## MATERIAL SHOWN
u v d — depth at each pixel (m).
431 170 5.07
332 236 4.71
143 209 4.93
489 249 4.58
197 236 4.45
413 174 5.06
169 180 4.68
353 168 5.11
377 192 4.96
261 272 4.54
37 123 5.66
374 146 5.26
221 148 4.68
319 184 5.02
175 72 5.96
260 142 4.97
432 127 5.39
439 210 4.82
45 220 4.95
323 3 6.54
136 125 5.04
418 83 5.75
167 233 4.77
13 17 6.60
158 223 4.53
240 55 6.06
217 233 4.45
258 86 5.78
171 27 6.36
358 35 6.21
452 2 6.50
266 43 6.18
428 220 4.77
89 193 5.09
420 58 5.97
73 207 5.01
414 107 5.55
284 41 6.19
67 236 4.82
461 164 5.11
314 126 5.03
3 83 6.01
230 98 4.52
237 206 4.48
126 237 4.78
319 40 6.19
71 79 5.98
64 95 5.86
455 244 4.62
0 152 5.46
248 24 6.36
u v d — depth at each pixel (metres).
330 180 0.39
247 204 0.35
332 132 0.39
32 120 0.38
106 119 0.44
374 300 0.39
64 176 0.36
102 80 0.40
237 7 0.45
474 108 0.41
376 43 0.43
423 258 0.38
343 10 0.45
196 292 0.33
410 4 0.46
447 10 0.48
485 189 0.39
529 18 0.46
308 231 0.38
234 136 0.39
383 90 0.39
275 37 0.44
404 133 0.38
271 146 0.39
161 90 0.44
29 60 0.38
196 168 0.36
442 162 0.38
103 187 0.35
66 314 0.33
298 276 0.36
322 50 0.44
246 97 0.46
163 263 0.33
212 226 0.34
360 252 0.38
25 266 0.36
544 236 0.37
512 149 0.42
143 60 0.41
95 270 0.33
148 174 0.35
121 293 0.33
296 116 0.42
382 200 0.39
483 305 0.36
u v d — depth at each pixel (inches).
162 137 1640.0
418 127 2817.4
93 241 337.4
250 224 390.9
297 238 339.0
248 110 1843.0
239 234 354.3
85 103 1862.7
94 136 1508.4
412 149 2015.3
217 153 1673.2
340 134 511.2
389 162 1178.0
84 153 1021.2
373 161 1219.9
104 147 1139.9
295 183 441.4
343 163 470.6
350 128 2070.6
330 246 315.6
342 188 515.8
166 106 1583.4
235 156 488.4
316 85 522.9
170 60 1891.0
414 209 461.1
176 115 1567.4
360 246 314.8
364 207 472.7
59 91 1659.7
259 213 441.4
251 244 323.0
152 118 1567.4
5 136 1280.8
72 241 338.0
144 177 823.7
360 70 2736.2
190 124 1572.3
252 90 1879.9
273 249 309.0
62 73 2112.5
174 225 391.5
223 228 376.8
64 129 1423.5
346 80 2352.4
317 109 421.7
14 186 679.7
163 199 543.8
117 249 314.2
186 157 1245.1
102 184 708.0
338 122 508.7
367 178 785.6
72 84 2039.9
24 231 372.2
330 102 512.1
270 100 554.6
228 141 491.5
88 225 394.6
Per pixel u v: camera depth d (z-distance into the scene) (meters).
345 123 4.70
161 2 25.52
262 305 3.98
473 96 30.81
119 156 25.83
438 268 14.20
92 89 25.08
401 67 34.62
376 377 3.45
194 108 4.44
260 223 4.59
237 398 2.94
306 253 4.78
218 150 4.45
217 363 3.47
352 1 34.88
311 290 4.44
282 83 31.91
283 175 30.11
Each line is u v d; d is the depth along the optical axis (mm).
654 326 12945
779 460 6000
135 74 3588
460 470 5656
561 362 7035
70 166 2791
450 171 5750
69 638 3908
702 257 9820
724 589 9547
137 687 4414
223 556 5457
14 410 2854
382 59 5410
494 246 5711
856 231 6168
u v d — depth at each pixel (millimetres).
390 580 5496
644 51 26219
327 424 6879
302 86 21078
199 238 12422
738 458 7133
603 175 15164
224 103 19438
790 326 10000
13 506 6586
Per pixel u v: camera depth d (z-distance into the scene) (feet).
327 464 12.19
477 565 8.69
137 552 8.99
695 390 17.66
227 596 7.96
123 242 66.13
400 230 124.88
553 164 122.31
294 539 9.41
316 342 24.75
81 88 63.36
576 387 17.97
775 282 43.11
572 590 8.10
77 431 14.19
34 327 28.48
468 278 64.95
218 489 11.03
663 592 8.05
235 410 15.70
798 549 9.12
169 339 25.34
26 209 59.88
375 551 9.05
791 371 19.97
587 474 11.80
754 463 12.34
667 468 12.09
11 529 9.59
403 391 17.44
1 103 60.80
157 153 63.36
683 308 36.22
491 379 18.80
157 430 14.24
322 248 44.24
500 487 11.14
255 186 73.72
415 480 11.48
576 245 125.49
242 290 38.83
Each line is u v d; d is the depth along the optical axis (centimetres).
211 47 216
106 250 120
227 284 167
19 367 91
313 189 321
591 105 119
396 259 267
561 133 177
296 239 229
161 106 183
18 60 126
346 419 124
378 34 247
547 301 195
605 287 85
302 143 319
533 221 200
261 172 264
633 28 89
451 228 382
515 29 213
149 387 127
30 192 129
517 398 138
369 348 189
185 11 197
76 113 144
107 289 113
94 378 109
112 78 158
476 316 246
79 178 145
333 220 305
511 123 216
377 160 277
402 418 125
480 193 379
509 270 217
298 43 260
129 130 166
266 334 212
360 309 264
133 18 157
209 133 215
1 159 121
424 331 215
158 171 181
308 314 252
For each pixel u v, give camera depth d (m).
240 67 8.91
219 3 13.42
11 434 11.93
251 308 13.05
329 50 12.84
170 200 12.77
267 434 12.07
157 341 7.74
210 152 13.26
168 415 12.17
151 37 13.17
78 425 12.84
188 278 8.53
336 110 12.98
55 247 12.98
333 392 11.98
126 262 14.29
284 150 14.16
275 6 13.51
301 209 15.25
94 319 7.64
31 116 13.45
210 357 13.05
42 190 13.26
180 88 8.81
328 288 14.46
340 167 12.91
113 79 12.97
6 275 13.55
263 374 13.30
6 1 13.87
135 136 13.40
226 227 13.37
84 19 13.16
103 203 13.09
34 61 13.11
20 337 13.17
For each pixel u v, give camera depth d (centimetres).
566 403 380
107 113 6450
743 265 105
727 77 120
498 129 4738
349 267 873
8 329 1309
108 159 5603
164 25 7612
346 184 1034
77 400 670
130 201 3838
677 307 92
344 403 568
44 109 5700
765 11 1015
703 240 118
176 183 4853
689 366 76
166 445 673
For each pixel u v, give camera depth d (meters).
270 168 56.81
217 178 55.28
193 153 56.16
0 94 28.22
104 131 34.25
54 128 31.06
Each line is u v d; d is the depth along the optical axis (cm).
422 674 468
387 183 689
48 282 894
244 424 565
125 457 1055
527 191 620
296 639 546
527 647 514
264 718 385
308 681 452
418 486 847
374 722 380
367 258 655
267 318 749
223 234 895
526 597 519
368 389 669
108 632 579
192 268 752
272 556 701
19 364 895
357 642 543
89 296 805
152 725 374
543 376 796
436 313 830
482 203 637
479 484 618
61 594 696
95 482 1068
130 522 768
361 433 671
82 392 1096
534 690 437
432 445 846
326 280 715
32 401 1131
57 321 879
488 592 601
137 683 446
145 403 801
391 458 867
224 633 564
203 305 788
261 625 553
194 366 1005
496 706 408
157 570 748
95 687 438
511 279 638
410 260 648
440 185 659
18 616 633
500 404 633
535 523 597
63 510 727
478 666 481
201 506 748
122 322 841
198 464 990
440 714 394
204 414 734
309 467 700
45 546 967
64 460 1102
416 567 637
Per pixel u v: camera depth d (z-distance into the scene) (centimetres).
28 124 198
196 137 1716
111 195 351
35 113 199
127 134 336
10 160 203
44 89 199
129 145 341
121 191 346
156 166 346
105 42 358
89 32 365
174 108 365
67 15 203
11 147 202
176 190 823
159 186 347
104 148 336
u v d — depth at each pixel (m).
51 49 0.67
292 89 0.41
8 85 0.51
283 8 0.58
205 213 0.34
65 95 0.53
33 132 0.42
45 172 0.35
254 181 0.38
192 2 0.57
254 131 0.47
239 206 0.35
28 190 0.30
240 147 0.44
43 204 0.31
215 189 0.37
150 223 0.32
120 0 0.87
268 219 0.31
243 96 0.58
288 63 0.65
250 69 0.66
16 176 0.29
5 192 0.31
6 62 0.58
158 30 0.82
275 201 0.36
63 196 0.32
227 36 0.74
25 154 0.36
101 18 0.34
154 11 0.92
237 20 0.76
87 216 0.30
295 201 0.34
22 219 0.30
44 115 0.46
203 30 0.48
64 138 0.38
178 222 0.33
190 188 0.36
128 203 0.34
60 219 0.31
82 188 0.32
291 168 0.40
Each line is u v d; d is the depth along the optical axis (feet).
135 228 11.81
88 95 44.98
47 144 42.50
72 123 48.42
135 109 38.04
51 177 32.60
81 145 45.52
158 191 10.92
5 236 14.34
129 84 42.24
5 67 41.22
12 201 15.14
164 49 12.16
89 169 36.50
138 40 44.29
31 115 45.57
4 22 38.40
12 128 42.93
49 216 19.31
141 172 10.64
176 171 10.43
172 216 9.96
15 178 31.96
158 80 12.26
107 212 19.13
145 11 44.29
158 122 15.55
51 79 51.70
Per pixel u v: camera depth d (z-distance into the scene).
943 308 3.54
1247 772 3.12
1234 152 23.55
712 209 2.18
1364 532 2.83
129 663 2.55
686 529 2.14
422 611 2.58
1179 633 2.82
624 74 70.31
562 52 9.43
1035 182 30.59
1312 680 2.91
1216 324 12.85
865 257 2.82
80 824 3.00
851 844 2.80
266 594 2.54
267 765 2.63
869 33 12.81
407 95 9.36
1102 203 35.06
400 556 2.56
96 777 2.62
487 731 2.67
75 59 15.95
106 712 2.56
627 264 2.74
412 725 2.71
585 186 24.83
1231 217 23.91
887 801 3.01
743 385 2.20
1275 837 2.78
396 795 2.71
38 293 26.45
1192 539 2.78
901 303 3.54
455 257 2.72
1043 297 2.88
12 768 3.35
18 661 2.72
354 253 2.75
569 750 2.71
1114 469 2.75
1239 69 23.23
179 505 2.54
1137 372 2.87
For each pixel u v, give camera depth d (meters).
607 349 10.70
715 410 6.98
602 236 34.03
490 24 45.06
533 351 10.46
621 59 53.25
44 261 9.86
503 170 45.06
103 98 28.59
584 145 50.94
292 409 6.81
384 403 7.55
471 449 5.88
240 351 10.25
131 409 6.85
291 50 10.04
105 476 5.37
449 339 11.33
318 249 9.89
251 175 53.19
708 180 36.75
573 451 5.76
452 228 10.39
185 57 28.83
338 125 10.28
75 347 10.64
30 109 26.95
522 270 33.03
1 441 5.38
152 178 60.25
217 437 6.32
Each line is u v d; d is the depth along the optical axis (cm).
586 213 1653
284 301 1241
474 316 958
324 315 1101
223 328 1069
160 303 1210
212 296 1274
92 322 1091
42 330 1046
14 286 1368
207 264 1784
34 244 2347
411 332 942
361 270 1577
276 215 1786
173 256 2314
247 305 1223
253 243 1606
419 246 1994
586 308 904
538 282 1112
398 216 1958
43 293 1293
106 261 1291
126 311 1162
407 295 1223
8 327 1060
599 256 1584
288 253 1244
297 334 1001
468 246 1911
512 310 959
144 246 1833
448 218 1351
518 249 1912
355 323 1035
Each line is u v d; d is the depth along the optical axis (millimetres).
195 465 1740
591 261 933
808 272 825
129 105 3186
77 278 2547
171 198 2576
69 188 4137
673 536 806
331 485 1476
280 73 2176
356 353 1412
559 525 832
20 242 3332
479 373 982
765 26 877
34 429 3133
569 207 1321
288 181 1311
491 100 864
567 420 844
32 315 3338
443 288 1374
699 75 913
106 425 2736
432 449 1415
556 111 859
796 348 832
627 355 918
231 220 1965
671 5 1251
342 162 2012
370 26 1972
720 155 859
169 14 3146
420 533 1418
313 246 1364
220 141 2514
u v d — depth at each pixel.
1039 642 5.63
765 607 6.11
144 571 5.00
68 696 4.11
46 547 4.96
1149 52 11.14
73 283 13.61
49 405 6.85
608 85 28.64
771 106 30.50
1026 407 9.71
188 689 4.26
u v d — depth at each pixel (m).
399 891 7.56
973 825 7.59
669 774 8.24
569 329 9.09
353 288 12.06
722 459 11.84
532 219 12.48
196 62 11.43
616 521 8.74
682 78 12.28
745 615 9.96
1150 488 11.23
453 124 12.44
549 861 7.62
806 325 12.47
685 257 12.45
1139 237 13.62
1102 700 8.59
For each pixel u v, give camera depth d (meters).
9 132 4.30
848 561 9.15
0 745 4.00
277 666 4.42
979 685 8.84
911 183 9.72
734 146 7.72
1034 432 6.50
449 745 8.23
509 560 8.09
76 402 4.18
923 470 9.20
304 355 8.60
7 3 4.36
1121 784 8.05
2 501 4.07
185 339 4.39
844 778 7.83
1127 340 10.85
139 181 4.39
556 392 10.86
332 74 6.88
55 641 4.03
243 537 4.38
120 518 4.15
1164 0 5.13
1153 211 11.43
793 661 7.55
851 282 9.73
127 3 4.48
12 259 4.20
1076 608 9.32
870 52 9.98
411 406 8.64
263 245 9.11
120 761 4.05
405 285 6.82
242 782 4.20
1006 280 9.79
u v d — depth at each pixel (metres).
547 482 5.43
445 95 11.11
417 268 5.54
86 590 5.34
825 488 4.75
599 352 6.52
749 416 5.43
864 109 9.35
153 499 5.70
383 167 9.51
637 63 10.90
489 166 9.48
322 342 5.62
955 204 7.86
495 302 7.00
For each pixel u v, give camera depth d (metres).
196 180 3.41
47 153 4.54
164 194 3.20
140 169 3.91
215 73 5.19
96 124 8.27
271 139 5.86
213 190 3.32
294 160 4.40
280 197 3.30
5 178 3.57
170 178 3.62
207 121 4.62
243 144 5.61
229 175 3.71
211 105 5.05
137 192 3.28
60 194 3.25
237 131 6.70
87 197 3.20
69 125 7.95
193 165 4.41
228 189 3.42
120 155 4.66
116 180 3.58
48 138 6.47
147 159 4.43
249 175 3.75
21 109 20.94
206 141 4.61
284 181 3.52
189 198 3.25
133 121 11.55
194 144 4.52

## BRIEF
Within the listing above, extract exactly the lines from the line with "353 168 5.11" to the line with "428 220 4.77", the two named lines included, and no others.

## ANSWER SECTION
353 168 5.11
377 192 4.96
261 272 4.54
37 123 5.66
374 146 5.26
221 148 4.68
319 184 5.02
175 72 5.96
260 142 4.97
432 127 5.39
439 210 4.82
45 220 4.95
323 3 6.54
136 125 5.04
418 83 5.75
167 233 4.77
13 17 6.60
158 223 4.53
240 55 6.06
217 233 4.45
258 86 5.78
171 27 6.36
358 35 6.21
452 2 6.50
266 43 6.18
428 220 4.77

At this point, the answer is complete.